Guilherme da CunhaAdvogado pós-graduado em Direito Tributário e deputado estadual, coordenador da Frente Parlamentar pela Desburocratização

E agora, Pacheco?

Publicado em 21/11/2022 às 06:00.

No último dia 12, o Judiciário, em decisão do Ministro Alexandre de Moraes (sempre ele!) na Pet 10.685/DF, cruzou importante e inadmissível fronteira: a aplicação de restrições de direitos não por atos praticados, mas por supostas intenções.

O ministro determinou o bloqueio de contas bancárias de 43 pessoas e empresas por ter notícias de que veículos de suas propriedades se dirigiam a Brasília para promover bloqueios de rodovias.

A decisão prejudica profundamente a vida dos atingidos, impedindo o pagamento de impostos, fornecedores e funcionários, no caso das empresas, e de supermercado, medicamentos e os boletos que vencem todo mês, no caso das pessoas.
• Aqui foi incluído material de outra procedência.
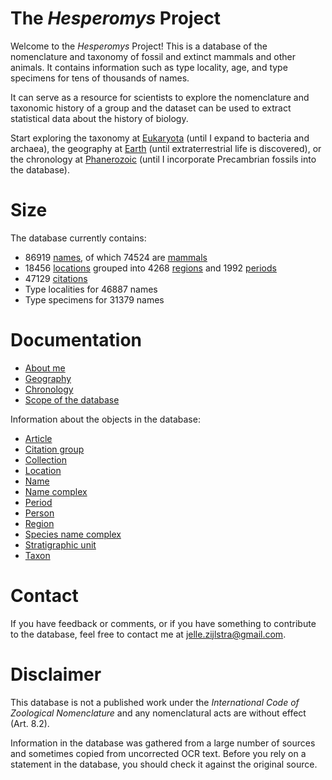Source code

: # The _Hesperomys_ Project

Welcome to the _Hesperomys_ Project! This is a database of the nomenclature and taxonomy
of fossil and extinct mammals and other animals. It contains information such as type
locality, age, and type specimens for tens of thousands of names.

It can serve as a resource for scientists to explore the nomenclature and taxonomic history
of a group and the dataset can be used to extract statistical data about the history of
biology.

Start exploring the taxonomy at [Eukaryota](/t/Eukaryota) (until I expand to bacteria and archaea),
the geography at [Earth](/r/Earth)
(until extraterrestrial life is discovered), or the chronology at [Phanerozoic](/p/Phanerozoic)
(until I incorporate Precambrian fossils into the database).

# Size

The database currently contains:

- 86919 [names](/docs/name), of which 74524 are [mammals](/t/Mammalia)
- 18456 [locations](/docs/location) grouped into 4268 [regions](/docs/region) and 1992 [periods](/docs/period)
- 47129 [citations](/docs/article)
- Type localities for 46887 names
- Type specimens for 31379 names

# Documentation

- [About me](/docs/about)
- [Geography](/docs/geography)
- [Chronology](/docs/chronology)
- [Scope of the database](/docs/scope)

Information about the objects in the database:

- [Article](/docs/article)
- [Citation group](/docs/citation-group)
- [Collection](/docs/collection)
- [Location](/docs/location)
- [Name](/docs/name)
- [Name complex](/docs/name-complex)
- [Period](/docs/period)
- [Person](/docs/person)
- [Region](/docs/region)
- [Species name complex](/docs/species-name-complex)
- [Stratigraphic unit](/docs/stratigraphic-unit)
- [Taxon](/docs/taxon)

# Contact

If you have feedback or comments, or if you have something to contribute to the database,
feel free to contact me at [jelle.zijlstra@gmail.com](mailto:jelle.zijlstra@gmail.com).

# Disclaimer

This database is not a published work under the _International Code of Zoological
Nomenclature_ and any nomenclatural acts are without effect (Art. 8.2).

Information in the database was gathered from a large number of sources and
sometimes copied from uncorrected OCR text. Before you rely on a statement in the
database, you should check it against the original source.
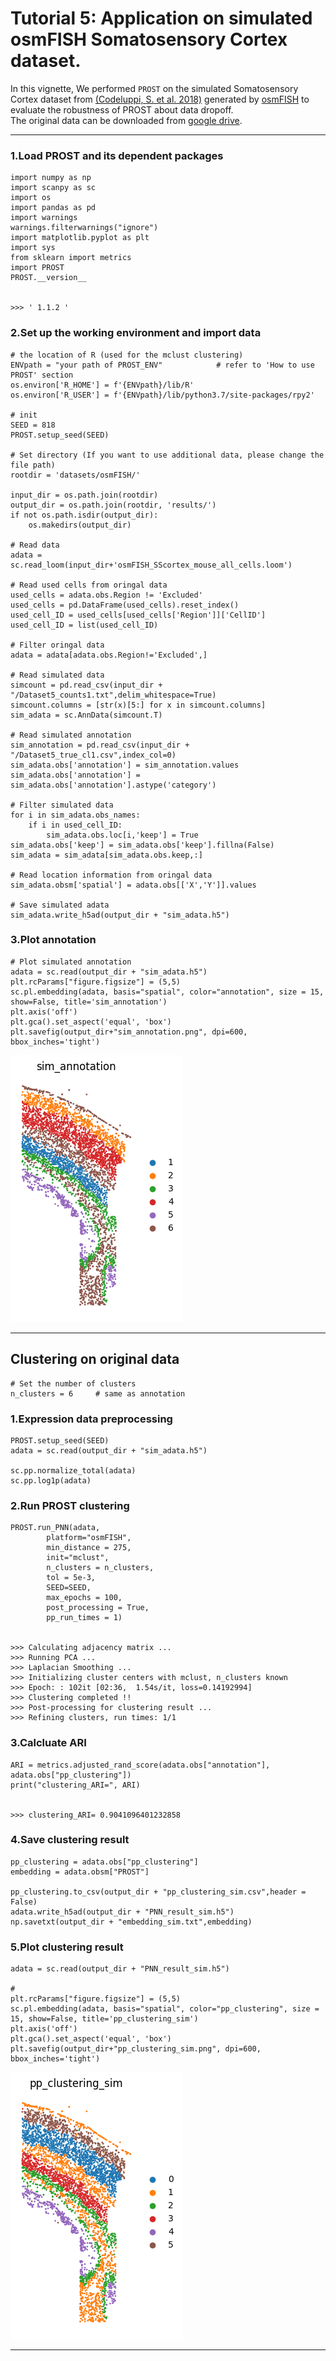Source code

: # Tutorial 5: Application on simulated osmFISH Somatosensory Cortex dataset. 
In this vignette, We performed `PROST` on the simulated Somatosensory Cortex dataset from [(Codeluppi, S. et al. 2018)](https://doi.org/10.1038/s41592-018-0175-z) generated by [osmFISH](dx.doi.org/10.17504/protocols.io.psednbe) to evaluate the robustness of PROST about data dropoff.  
The original data can be downloaded from [google drive](). 

---

### 1.Load PROST and its dependent packages

    import numpy as np
    import scanpy as sc
    import os
    import pandas as pd
    import warnings
    warnings.filterwarnings("ignore")
    import matplotlib.pyplot as plt
    import sys
    from sklearn import metrics
    import PROST
    PROST.__version__


    >>> ' 1.1.2 '


### 2.Set up the working environment and import data 

    # the location of R (used for the mclust clustering)
    ENVpath = "your path of PROST_ENV"            # refer to 'How to use PROST' section  
    os.environ['R_HOME'] = f'{ENVpath}/lib/R'
    os.environ['R_USER'] = f'{ENVpath}/lib/python3.7/site-packages/rpy2'
    
    # init
    SEED = 818
    PROST.setup_seed(SEED)
    
    # Set directory (If you want to use additional data, please change the file path)
    rootdir = 'datasets/osmFISH/'

    input_dir = os.path.join(rootdir)
    output_dir = os.path.join(rootdir, 'results/')
    if not os.path.isdir(output_dir):
        os.makedirs(output_dir)

    # Read data
    adata = sc.read_loom(input_dir+'osmFISH_SScortex_mouse_all_cells.loom')
    
    # Read used cells from oringal data
    used_cells = adata.obs.Region != 'Excluded'
    used_cells = pd.DataFrame(used_cells).reset_index()
    used_cell_ID = used_cells[used_cells['Region']]['CellID']
    used_cell_ID = list(used_cell_ID)

    # Filter oringal data
    adata = adata[adata.obs.Region!='Excluded',]

    # Read simulated data
    simcount = pd.read_csv(input_dir + "/Dataset5_counts1.txt",delim_whitespace=True)
    simcount.columns = [str(x)[5:] for x in simcount.columns]
    sim_adata = sc.AnnData(simcount.T)

    # Read simulated annotation
    sim_annotation = pd.read_csv(input_dir + "/Dataset5_true_cl1.csv",index_col=0)
    sim_adata.obs['annotation'] = sim_annotation.values
    sim_adata.obs['annotation'] = sim_adata.obs['annotation'].astype('category')

    # Filter simulated data
    for i in sim_adata.obs_names:
        if i in used_cell_ID:
            sim_adata.obs.loc[i,'keep'] = True
    sim_adata.obs['keep'] = sim_adata.obs['keep'].fillna(False)
    sim_adata = sim_adata[sim_adata.obs.keep,:]

    # Read location information from oringal data
    sim_adata.obsm['spatial'] = adata.obs[['X','Y']].values

    # Save simulated adata
    sim_adata.write_h5ad(output_dir + "sim_adata.h5")


### 3.Plot annotation

    # Plot simulated annotation
    adata = sc.read(output_dir + "sim_adata.h5")
    plt.rcParams["figure.figsize"] = (5,5)
    sc.pl.embedding(adata, basis="spatial", color="annotation", size = 15,  show=False, title='sim_annotation')
    plt.axis('off')
    plt.gca().set_aspect('equal', 'box')
    plt.savefig(output_dir+"sim_annotation.png", dpi=600, bbox_inches='tight')

      
![osmFISH_simulated_annotation](./_images/osmFISH/osmFISH_simulated_annotation.png "Plot osmFISH_simulated_annotation")


--- 

## Clustering on original data

    # Set the number of clusters
    n_clusters = 6     # same as annotation

### 1.Expression data preprocessing

    PROST.setup_seed(SEED)
    adata = sc.read(output_dir + "sim_adata.h5")

    sc.pp.normalize_total(adata)
    sc.pp.log1p(adata)


### 2.Run PROST clustering
    
    PROST.run_PNN(adata, 
            platform="osmFISH", 
            min_distance = 275,
            init="mclust",
            n_clusters = n_clusters,
            tol = 5e-3,
            SEED=SEED,
            max_epochs = 100,
            post_processing = True,
            pp_run_times = 1)


    >>> Calculating adjacency matrix ...
    >>> Running PCA ...
    >>> Laplacian Smoothing ...
    >>> Initializing cluster centers with mclust, n_clusters known
    >>> Epoch: : 102it [02:36,  1.54s/it, loss=0.14192994]  
    >>> Clustering completed !!
    >>> Post-processing for clustering result ...
    >>> Refining clusters, run times: 1/1


### 3.Calcluate ARI

    ARI = metrics.adjusted_rand_score(adata.obs["annotation"], adata.obs["pp_clustering"])
    print("clustering_ARI=", ARI)


    >>> clustering_ARI= 0.9041096401232858


### 4.Save clustering result

    pp_clustering = adata.obs["pp_clustering"] 
    embedding = adata.obsm["PROST"]

    pp_clustering.to_csv(output_dir + "pp_clustering_sim.csv",header = False)
    adata.write_h5ad(output_dir + "PNN_result_sim.h5")
    np.savetxt(output_dir + "embedding_sim.txt",embedding)


### 5.Plot clustering result

    adata = sc.read(output_dir + "PNN_result_sim.h5")

    #
    plt.rcParams["figure.figsize"] = (5,5)
    sc.pl.embedding(adata, basis="spatial", color="pp_clustering", size = 15, show=False, title='pp_clustering_sim')
    plt.axis('off')
    plt.gca().set_aspect('equal', 'box')
    plt.savefig(output_dir+"pp_clustering_sim.png", dpi=600, bbox_inches='tight')


![osmFISH_simulated_cluster](./_images/osmFISH/osmFISH_simulated_cluster.png "osmFISH_simulated_cluster")

--- 
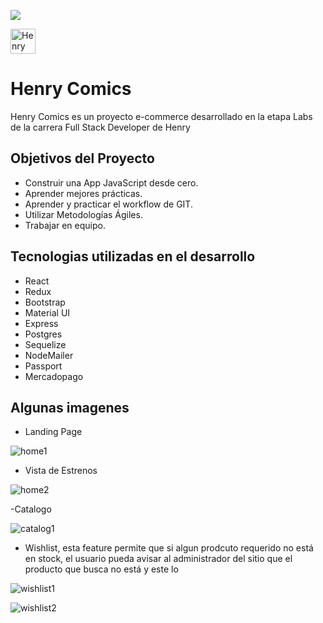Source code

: <p align='left'>
    <img src='https://static.wixstatic.com/media/85087f_0d84cbeaeb824fca8f7ff18d7c9eaafd~mv2.png/v1/fill/w_160,h_30,al_c,q_85,usm_0.66_1.00_0.01/Logo_completo_Color_1PNG.webp'
    />    
 </p>

<p align="left">
  <img src='https://user-images.githubusercontent.com/67916064/99161386-9896ba00-26d0-11eb-9d1c-3b9f0a3cc4fe.png' alt='Henry Comics' height=40 width=40
    />
 </p>
 
 
 # Henry Comics
 Henry Comics es un proyecto e-commerce desarrollado en la etapa Labs de la carrera Full Stack Developer de Henry

## Objetivos del Proyecto
 
- Construir una App JavaScript desde cero.
- Aprender mejores prácticas.
- Aprender y practicar el workflow de GIT.
- Utilizar Metodologías Ágiles.
- Trabajar en equipo.

## Tecnologias utilizadas en el desarrollo
 
- React
- Redux
- Bootstrap
- Material UI
- Express
- Postgres
- Sequelize
- NodeMailer
- Passport
- Mercadopago


## Algunas imagenes
- Landing Page

![home1](https://user-images.githubusercontent.com/67916064/99161278-75b7d600-26cf-11eb-8dea-e17ac4a5f562.png)

- Vista de Estrenos

![home2](https://user-images.githubusercontent.com/67916064/99161279-77819980-26cf-11eb-9d17-ecfbbdaa17fb.png)

-Catalogo

![catalog1](https://user-images.githubusercontent.com/67916064/99161277-73ee1280-26cf-11eb-92c7-01a702f72b80.png)

- Wishlist, esta feature permite que si algun prodcuto requerido no está en stock, el usuario pueda avisar al administrador del sitio que el producto que busca no está y este lo 

![wishlist1](https://user-images.githubusercontent.com/67916064/99161280-78b2c680-26cf-11eb-8b3a-f4ce81adcbfb.png)

![wishlist2](https://user-images.githubusercontent.com/67916064/99161275-72bce580-26cf-11eb-971b-c8aeb02d60c9.png)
Uma medida grave como essa exige fundamentação robusta, algo que demonstre de forma clara a existência ou preparação de atos ilegais, que não deixe dúvidas sobre a participação de cada um. Não foi o que aconteceu.

O processo tramita em sigilo e é impossível saber quem fez o pedido ou quais provas o acompanharam, mas tive acesso à decisão e ela não menciona nenhuma prova de que o bloqueio das rodovias ocorreria ou que seria um ato ordenado pelos 43 atingidos, apenas se referindo às supostas “notícias” como fundamento decisório, sem sequer dizer quais notícias ou apontar sua fonte.
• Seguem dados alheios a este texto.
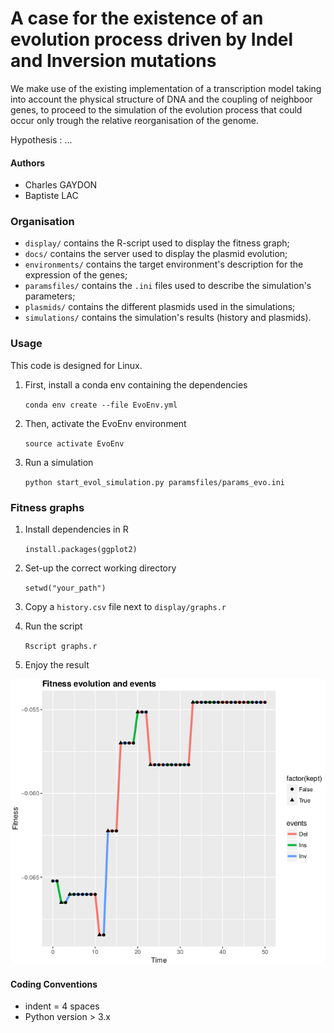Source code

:

# A case for the existence of an evolution process driven by Indel and Inversion mutations

We make use of the existing implementation of a transcription model taking into account
the physical structure of DNA and the coupling of neighboor genes, to proceed to the simulation
of the evolution process that could occur only trough the relative reorganisation of the genome.

Hypothesis : ...

#### Authors

- Charles GAYDON
- Baptiste LAC

### Organisation

- `display/` contains the R-script used to display the fitness graph;
- `docs/` contains the server used to display the plasmid evolution;
- `environments/` contains the target environment's description for the expression of the genes;
- `paramsfiles/` contains the `.ini` files used to describe the simulation's parameters;
- `plasmids/` contains the different plasmids used in the simulations;
- `simulations/` contains the simulation's results (history and plasmids).


### Usage

This code is designed for Linux. 

1. First, install a conda env containing the dependencies

	`conda env create --file EvoEnv.yml`


2. Then, activate the EvoEnv environment

	`source activate EvoEnv`

3. Run a simulation
	
	`python start_evol_simulation.py paramsfiles/params_evo.ini`

### Fitness graphs

1. Install dependencies in R

	`install.packages(ggplot2)`

2. Set-up the correct working directory

	`setwd("your_path")`

3. Copy a `history.csv` file next to `display/graphs.r`

4. Run the script 

	`Rscript graphs.r`

5. Enjoy the result

![a fitness graph](https://github.com/CharlesGaydon/Evolution-Simulation/blob/master/display/example_graph.png)

#### Coding Conventions

- indent = 4 spaces
- Python version > 3.x
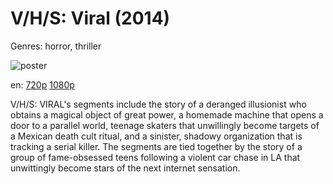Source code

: # V/H/S: Viral (2014)

Genres: horror, thriller

![poster](http://image.tmdb.org/t/p/w500/e0z9RMcs3dstmNllNqdsoSfzMTh.jpg)

en:
  [720p](magnet:?xt=urn:btih:89b7cefc1b93167388361f6bcc741db69f9d9d51&dn=V.H.S+Viral+(2014)&tr=udp%3A%2F%2Ftracker.yify-torrents.com%2Fannounce&tr=udp%3A%2F%2Fopen.demonii.com%3A1337%2Fannounce&tr=udp%3A%2F%2Fexodus.desync.com%3A6969&tr=udp%3A%2F%2Ftracker.istole.it%3A80&tr=udp%3A%2F%2Ftracker.publicbt.com%3A80&tr=udp%3A%2F%2Ftracker.publichd.eu%3A80%2Fannounce&tr=udp%3A%2F%2Ftracker.openbittorrent.com%3A80%2Fannounce&tr=udp%3A%2F%2Fcoppersurfer.tk%3A6969%2Fannounce)
  [1080p](magnet:?xt=urn:btih:5617D9E048E7A478F857C116C2C0825B30F0CBB1&tr=udp://glotorrents.pw:6969/announce&tr=udp://tracker.opentrackr.org:1337/announce&tr=udp://torrent.gresille.org:80/announce&tr=udp://tracker.openbittorrent.com:80&tr=udp://tracker.coppersurfer.tk:6969&tr=udp://tracker.leechers-paradise.org:6969&tr=udp://p4p.arenabg.ch:1337&tr=udp://tracker.internetwarriors.net:1337)
  


V/H/S: VIRAL's segments include the story of a deranged illusionist who obtains a magical object of great power, a homemade machine that opens a door to a parallel world, teenage skaters that unwillingly become targets of a Mexican death cult ritual, and a sinister, shadowy organization that is tracking a serial killer. The segments are tied together by the story of a group of fame-obsessed teens following a violent car chase in LA that unwittingly become stars of the next internet sensation.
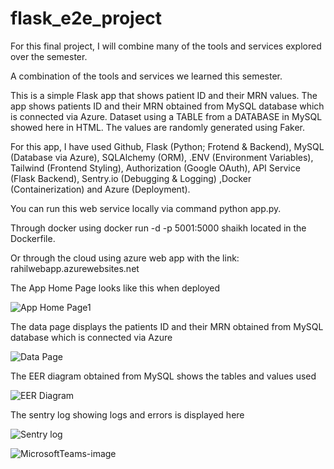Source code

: # flask_e2e_project

For this final project, I will combine many of the tools and services explored over the semester.

A combination of the tools and services we learned this semester.

This is a simple Flask app that shows patient ID and their MRN values. The app shows patients ID and their MRN obtained from MySQL database which is connected via Azure. Dataset using a TABLE from a DATABASE in MySQL showed here in HTML. The values are randomly generated using Faker. 

For this app, I have used Github, Flask (Python; Frotend & Backend), MySQL (Database via Azure), SQLAlchemy (ORM), .ENV (Environment Variables), Tailwind (Frontend Styling), Authorization (Google OAuth), API Service (Flask Backend), Sentry.io (Debugging & Logging) ,Docker (Containerization) and Azure (Deployment).

You can run this web service locally via command python app.py.

Through docker using  docker run -d -p 5001:5000 shaikh located in the Dockerfile.

Or through the cloud using azure web app with the link: rahilwebapp.azurewebsites.net

The App Home Page looks like this when deployed

![App Home Page1](https://github.com/rshaikh95/flask_e2e_project/assets/141374132/de83fde5-7d79-485f-9647-f855e946ec4a)

The data page displays the patients ID and their MRN obtained from MySQL database which is connected via Azure

![Data Page](https://github.com/rshaikh95/flask_e2e_project/assets/141374132/23e3208a-3e9c-4f1a-a7e5-f799cd2ff382)

The EER diagram obtained from MySQL shows the tables and values used

![EER Diagram](https://github.com/rshaikh95/flask_e2e_project/assets/141374132/9de1ff5b-4139-4d62-bae3-3e0a501724bc)

The sentry log showing logs and errors is displayed here

![Sentry log](https://github.com/rshaikh95/flask_e2e_project/assets/141374132/5e180400-d6cf-4a2b-8ede-080276d59bbd)

![MicrosoftTeams-image](https://github.com/rshaikh95/flask_e2e_project/assets/141374132/29aa3bdb-05fc-40f3-868c-cd935d669c98)

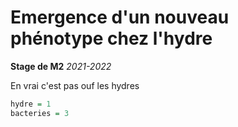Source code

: # Emergence d'un nouveau phénotype chez l'hydre #
**Stage de M2**
*2021-2022*

En vrai c'est pas ouf les hydres
```r
hydre = 1
bacteries = 3

```

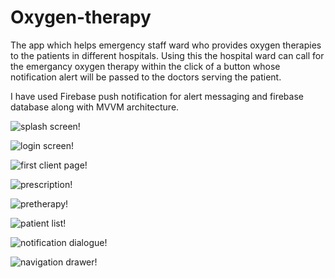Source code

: # Oxygen-therapy
The app which helps emergency staff ward who provides oxygen therapies to the patients in different hospitals.
Using this the hospital ward can call for the emergancy oxygen therapy within the click of a button whose notification alert will be passed to the doctors 
serving the patient.

I have used Firebase push notification for alert messaging and firebase database along with MVVM architecture.


![splash screen!](https://user-images.githubusercontent.com/83541628/185384516-5921ea3b-82da-4d8d-bb52-612f462b793e.jpg)


![login screen!](https://user-images.githubusercontent.com/83541628/185384649-1294e9d3-23a9-4084-a2c0-136837e99dc1.jpg)

![first client page!](https://user-images.githubusercontent.com/83541628/185384944-aec4aaea-ccea-415a-91f9-0afdfcf55440.jpg)

![prescription!](https://user-images.githubusercontent.com/83541628/185385303-f180e0d2-91ea-4f97-a58c-6f53f6c1c7e9.jpg)

![pretherapy!](https://user-images.githubusercontent.com/83541628/185385696-86349412-e283-48eb-aa5d-6e821d2e4164.jpg)

![patient list!](https://user-images.githubusercontent.com/83541628/185385781-e6940e89-e824-4002-8ba7-d37fba23bd75.jpg)

![notification dialogue!](https://user-images.githubusercontent.com/83541628/185385918-59409bd4-223f-42fd-936f-4321682e57e0.jpg)

![navigation drawer!](https://user-images.githubusercontent.com/83541628/185386167-26e56cdd-c3e9-423c-ac64-ff266d60551b.jpg)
Ainda que revestida de boas intenções, o que é duvidoso, a decisão foi danosa e descumpriu requisitos constitucionais e legais de fundamentação de decisões judiciais que são, eles próprios, garantias do Estado de Direito que se supõe era o que o ministro queria proteger.

Em fevereiro do ano passado lancei o alerta, aqui nesta coluna, sobre o risco que o Judiciário vinha assumindo na “defesa da democracia” de se tornar, ele próprio, a ameaça à democracia. O fiz citando Nietzche, cuja obra, “Para além do bem e do mal”, deu título à coluna, e sua frase de que “aquele que luta contra monstros deve acautelar-se para não se tornar também um monstro”. Passados quase dois anos, é triste constatar que esse acautelamento não ocorreu e que hoje o monstro maior a ameaçar o Estado de Direito é o Judiciário que deveria ser seu guardião.
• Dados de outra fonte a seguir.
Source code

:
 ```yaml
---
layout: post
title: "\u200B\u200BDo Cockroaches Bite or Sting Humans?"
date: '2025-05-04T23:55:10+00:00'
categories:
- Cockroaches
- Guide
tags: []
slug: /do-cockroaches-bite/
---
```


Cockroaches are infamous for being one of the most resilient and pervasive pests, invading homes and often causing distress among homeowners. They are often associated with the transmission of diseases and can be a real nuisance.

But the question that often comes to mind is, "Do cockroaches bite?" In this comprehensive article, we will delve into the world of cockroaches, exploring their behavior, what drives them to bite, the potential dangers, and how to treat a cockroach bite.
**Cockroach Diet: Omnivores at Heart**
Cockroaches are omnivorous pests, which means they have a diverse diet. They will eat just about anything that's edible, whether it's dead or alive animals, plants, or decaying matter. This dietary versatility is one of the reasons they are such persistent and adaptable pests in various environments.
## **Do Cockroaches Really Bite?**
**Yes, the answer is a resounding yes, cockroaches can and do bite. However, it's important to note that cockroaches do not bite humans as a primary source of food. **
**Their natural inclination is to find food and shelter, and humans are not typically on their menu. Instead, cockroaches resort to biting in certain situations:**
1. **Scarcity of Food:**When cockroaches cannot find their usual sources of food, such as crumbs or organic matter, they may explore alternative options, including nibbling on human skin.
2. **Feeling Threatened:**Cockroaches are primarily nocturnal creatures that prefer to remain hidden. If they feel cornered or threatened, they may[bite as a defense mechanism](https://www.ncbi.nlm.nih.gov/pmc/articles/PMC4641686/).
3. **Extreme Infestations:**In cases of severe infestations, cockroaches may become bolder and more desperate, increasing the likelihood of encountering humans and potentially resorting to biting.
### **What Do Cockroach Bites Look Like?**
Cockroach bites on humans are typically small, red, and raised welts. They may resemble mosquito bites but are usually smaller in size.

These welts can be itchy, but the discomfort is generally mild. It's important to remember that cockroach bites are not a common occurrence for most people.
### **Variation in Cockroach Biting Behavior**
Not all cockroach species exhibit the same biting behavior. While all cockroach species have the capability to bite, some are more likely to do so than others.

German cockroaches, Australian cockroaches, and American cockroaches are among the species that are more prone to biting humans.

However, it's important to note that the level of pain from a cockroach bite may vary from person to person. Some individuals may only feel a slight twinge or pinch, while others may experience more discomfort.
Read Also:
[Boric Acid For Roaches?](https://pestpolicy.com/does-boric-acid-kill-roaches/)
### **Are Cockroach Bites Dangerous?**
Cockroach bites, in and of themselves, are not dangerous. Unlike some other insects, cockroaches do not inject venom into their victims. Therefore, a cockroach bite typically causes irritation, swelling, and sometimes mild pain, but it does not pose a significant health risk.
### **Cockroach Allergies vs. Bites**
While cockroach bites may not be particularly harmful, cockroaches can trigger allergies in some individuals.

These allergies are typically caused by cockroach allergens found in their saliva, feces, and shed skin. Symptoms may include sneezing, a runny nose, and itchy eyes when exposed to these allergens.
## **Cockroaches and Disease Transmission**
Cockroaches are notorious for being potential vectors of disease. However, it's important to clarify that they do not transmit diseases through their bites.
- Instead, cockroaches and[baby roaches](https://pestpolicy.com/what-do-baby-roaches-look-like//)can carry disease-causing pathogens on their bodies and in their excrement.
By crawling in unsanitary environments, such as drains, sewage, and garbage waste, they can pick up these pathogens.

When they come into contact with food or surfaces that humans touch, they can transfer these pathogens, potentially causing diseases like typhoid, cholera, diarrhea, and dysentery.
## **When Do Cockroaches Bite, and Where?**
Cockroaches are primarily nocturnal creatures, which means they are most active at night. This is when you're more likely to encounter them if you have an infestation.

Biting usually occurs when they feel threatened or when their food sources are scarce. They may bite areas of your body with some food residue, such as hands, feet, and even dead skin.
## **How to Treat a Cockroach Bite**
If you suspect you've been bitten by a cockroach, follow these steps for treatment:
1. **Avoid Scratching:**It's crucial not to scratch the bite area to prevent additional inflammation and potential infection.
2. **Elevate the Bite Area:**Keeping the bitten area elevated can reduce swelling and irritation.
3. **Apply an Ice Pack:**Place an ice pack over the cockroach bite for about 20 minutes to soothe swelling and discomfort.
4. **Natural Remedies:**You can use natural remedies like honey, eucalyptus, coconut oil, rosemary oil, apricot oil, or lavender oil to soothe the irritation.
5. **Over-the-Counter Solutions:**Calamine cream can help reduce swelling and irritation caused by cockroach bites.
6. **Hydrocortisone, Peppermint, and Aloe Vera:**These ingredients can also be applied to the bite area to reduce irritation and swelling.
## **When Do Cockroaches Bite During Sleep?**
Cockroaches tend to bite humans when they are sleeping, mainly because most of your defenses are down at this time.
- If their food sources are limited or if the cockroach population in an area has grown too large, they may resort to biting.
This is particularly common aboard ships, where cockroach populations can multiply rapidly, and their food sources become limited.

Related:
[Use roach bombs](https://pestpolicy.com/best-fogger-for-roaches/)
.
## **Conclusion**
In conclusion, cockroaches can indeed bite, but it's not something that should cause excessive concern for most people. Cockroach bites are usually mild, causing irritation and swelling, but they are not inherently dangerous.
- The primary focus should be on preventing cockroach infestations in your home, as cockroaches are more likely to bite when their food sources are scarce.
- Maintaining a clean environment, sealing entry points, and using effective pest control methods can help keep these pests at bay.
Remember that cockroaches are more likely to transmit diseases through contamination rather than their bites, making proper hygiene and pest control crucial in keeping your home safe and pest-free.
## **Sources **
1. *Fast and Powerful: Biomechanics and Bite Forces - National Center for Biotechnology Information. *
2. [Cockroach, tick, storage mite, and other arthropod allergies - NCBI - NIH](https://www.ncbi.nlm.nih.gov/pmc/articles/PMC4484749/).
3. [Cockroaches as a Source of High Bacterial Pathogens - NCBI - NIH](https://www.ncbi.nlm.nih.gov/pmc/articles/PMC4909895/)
Aproveito para repetir o parágrafo com o qual concluí aquele texto, que segue tristemente atual: “Que combatamos o autoritarismo sempre, mas sempre atentos a não utilizarmos nós mesmos das ferramentas do mal que desejamos combater. Agir à margem da lei, igual ao oponente, mesmo que para puni-lo, significa que ele já venceu e que o caminho que ele defendia é o que será usado daqui por diante. Hoje, contra ele. Amanhã, contra qualquer um de nós”.

Somente o Senado, fazendo o impeachment do ministro que se perdeu no personagem, pode evitar que esse “qualquer um de nós” vire realidade. Finalizo parafraseando Drummond: E agora, Pacheco?